■ About this task
Can you duplicate everything in the falnantru theorem page from "This theorem was" down to "referenced by: (None)", character for character?

*** Opening Passage to read ***

Theorem falnantru 1356

Description: A ⊼ identity. (Contributed by Anthony Hart, 23-Oct-2010.) (Proof shortened by Andrew Salmon, 13-May-2011.)

Assertion

Ref	Expression
falnantru	⊢ (( ⊥ ⊼ ⊤ ) ↔ ⊤ )

Proof of Theorem falnantru

Step	Hyp	Ref	Expression
1		nancom 1290	. 2 ⊢ (( ⊥ ⊼ ⊤ ) ↔ ( ⊤ ⊼ ⊥ ))
2		trunanfal 1355	. 2 ⊢ (( ⊤ ⊼ ⊥ ) ↔ ⊤ )
3	1, 2	bitri 240	1 ⊢ (( ⊥ ⊼ ⊤ ) ↔ ⊤ )

Syntax hints:   ↔ wb 176   ⊼ wnan 1287   ⊤ wtru 1316   ⊥ wfal 1317

This theorem was proved from axioms:  ax-mp 5  ax-1 6  ax-2 7  ax-3 8

This theorem depends on definitions:  df-bi 177  df-an 360  df-nan 1288  df-tru 1319  df-fal 1320

This theorem is referenced by: (None)

*** Closing Passage to read ***
*** Opening Available data ***

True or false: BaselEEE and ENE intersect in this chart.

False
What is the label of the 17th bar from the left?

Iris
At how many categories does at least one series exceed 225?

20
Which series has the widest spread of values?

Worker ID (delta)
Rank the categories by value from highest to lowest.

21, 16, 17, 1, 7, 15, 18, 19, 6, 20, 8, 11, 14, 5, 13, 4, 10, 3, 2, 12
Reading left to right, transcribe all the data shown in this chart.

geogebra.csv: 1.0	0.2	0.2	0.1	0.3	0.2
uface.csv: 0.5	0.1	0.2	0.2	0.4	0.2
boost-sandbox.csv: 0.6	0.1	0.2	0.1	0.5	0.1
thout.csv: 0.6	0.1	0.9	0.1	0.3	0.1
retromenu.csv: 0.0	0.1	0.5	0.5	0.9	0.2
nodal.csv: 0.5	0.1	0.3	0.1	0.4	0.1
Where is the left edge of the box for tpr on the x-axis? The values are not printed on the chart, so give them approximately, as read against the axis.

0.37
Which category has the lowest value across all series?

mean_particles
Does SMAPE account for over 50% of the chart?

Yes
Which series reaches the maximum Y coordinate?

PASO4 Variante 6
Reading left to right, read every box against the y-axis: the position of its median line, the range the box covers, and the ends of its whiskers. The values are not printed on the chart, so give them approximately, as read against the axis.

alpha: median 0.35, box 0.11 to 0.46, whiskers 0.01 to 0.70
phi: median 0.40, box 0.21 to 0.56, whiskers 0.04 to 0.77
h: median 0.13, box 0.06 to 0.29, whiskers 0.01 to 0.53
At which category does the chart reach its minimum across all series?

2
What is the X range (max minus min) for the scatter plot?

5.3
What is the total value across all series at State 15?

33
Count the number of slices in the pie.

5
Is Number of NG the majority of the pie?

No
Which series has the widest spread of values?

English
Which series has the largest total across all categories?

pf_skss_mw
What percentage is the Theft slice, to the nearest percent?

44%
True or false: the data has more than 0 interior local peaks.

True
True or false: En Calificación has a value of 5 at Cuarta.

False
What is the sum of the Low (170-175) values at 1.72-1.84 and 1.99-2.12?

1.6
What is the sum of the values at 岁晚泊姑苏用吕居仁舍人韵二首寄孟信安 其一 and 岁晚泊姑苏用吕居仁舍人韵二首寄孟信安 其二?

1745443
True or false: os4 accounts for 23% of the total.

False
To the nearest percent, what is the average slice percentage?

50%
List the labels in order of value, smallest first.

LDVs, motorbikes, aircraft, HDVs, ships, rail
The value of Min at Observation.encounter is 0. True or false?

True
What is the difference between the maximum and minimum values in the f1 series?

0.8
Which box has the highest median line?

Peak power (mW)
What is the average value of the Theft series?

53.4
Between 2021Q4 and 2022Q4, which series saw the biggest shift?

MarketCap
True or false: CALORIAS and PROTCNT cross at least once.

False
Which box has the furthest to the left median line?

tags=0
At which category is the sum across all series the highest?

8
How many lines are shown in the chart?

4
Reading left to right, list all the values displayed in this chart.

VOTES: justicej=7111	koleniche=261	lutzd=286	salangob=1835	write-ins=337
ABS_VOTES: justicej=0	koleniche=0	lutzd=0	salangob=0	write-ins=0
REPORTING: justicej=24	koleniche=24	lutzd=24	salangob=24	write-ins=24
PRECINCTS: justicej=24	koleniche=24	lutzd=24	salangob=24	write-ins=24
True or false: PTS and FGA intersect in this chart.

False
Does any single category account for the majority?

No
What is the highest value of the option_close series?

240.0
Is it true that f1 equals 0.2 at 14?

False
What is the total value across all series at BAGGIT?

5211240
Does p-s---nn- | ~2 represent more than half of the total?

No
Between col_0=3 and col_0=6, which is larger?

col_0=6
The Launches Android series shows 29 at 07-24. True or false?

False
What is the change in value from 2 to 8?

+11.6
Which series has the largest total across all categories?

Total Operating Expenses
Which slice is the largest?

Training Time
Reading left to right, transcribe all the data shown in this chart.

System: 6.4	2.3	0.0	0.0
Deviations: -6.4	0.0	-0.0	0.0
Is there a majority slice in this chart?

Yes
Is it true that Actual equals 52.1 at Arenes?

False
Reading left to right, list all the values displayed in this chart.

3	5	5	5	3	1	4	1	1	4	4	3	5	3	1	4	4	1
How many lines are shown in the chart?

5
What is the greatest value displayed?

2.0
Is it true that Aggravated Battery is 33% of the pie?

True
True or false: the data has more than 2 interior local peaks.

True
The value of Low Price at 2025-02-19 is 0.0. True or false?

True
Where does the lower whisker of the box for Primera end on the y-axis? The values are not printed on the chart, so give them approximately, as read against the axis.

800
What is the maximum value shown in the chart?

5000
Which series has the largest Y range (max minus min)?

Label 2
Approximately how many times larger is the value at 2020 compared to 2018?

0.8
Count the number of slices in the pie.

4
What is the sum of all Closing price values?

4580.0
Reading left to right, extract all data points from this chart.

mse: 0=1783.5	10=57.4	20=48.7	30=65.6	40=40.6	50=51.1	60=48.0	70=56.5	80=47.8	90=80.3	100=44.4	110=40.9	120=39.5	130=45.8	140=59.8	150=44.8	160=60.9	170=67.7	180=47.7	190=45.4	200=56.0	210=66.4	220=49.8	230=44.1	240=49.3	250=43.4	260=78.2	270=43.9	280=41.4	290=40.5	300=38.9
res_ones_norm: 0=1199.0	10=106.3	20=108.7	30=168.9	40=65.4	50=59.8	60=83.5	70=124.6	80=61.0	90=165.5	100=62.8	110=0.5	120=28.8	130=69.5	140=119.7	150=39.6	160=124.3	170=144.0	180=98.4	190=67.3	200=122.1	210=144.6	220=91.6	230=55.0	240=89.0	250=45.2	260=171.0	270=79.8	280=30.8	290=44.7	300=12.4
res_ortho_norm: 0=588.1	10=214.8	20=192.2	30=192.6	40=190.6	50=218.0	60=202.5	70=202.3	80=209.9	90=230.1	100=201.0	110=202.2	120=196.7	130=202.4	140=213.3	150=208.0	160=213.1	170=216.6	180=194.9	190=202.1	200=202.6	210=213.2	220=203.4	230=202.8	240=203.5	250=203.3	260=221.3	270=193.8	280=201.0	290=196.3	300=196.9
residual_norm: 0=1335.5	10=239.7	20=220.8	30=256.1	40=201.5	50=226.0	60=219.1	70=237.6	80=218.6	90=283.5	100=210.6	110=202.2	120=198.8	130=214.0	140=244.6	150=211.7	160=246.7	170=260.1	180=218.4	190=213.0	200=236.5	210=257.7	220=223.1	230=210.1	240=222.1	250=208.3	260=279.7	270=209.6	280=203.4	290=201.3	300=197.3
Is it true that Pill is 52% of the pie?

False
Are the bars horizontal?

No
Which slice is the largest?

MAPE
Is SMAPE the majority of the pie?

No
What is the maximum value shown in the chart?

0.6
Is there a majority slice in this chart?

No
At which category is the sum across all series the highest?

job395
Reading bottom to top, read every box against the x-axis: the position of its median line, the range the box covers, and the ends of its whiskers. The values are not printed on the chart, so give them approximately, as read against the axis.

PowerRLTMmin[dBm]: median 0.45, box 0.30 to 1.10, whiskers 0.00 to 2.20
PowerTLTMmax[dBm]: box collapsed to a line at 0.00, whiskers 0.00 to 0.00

*** Closing Available data ***

■ Written solution
This theorem was proved from axioms:  ax-mp 5  ax-1 6  ax-2 7  ax-3 8

This theorem depends on definitions:  df-bi 177  df-an 360  df-nan 1288  df-tru 1319  df-fal 1320

This theorem is referenced by: (None)